Desde sua exibição no Festival Internacional do Filme de Cannes, em maio de 2002, quando levou a Palma de Ouro, O pianista vem colecionando os mais importantes prêmios da indústria cinematográfica, como o Bafta inglês e o César francês. Em março próximo, o drama histórico disputará sete Oscar. Só que, se pisar em Los Angeles, Roman Polanski pode sair da cerimônia direto para as grades. Ele é foragido da Justiça dos Estados Unidos desde 1978, quando pegou um avião para a França às vésperas de ser levado a júri, acusado de estuprar uma menina de 13 anos, violentada sob efeito de drogas e álcool. Ironia ou coincidência, uma década antes sua mulher, Sharon Tate, foi assassinada num ritual satânico a mando de Charles Manson.

O pianista prima por um certo distanciamento ao ir fundo na ignomínia do anti-semitismo. Mesmo porque, em se tratando de um depoimento de quem escapou dos campos de concentração, a história muda de rumo justamente no momento crucial em que os outros filmes do gênero costumam afundar. Ou seja, quando milagrosamente um polonês colaboracionista arranca Szpilman (Adrien Brody) das filas que levavam os judeus aos trens com destino aos campos malditos. Mas antes o que se vê é uma espiral
de horror acompanhada de enorme desconforto. Detalhista, porém
nada enfático, Polanski exibe com rapidez a progressiva pilhagem
da dignidade humana.

Duas cenas terríveis, a do pai de Szpilman sendo espancado por não se curvar diante de um soldado alemão e a da mulher levando um tiro na cabeça porque pergunta a um oficial nazista para onde estava sendo levada, fazem parte das tristes memórias de Polanski. A primeira aconteceu com seu pai no início da ocupação; a segunda, ele mesmo presenciou. São recordações tão vívidas que, ao visitar Cracóvia à procura de locações, ele decidiu não centrar ali as cenas do gueto de Varsóvia. Acabou optando pelos estúdios berlinenses de Babelsberg. “Não conseguiria filmar aquelas cenas na Polônia, ouvindo os atores alemães gritando, vestidos em trajes militares.”

Por motivos opostos, outra decisão sábia de Polanski foi investir no talento do ator americano Adrien Brody, de Além da linha vermelha, perfeito na sua encarnação de Wladyslaw Szpilman.

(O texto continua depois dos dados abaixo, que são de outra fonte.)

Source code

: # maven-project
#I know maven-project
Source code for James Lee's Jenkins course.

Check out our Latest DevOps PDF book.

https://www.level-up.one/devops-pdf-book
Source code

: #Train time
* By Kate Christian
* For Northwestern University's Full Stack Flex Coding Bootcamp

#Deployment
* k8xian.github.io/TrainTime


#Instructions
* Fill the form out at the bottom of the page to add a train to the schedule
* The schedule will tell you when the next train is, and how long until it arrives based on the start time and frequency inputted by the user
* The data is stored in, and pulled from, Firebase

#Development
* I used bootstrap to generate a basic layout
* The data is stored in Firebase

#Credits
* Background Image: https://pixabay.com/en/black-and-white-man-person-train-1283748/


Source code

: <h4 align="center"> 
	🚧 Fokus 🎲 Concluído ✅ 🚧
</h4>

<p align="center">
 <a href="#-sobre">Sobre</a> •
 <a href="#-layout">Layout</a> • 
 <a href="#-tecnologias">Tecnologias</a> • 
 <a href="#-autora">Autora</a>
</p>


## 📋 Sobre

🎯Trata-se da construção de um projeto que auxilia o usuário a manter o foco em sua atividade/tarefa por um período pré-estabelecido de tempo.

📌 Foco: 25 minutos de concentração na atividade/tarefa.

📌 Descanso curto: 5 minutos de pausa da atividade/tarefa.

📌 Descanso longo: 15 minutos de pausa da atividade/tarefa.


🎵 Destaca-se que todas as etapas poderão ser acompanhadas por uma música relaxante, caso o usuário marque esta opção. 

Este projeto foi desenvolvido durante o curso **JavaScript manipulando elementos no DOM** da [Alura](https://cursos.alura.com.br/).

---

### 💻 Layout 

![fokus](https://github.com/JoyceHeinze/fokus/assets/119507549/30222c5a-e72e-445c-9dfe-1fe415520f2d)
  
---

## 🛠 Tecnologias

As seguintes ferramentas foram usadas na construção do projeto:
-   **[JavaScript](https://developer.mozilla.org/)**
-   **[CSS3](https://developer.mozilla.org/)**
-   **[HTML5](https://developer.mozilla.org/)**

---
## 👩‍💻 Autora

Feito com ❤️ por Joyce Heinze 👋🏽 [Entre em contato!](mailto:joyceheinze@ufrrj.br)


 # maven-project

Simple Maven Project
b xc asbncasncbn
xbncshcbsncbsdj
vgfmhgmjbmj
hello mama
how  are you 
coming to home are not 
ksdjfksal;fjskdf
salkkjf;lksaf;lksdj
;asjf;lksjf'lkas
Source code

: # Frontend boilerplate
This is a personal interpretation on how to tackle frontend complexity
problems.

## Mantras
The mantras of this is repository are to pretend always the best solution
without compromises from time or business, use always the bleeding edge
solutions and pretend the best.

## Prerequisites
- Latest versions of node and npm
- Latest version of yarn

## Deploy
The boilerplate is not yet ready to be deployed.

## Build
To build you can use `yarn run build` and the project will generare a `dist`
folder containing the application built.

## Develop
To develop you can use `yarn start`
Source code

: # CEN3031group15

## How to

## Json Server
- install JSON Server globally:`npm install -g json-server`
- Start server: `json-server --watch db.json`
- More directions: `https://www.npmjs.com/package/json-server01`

Para tornar mais realista a progressiva animalização do personagem, que passa a viver como um rato, escondido nos escombros da capital polonesa, Brody emagreceu 14 de seus 73 quilos. Mas o que conta é sua fina interpretação. Szpilman sobrevive a todas as provas. Seu encontro com o oficial alemão Wilm Hosenfeld (Thomas Kretschman) que, às vésperas do avanço russo, lhe dá comida, roupa e proteção após ouvi-lo executar a Balada nº 1 em sol menor, opus 23, de Chopin, é a melhor prova de como um grande ator (e um grande diretor) consegue atingir o máximo de sensibilidade em meio ao retrato da mais absoluta barbárie.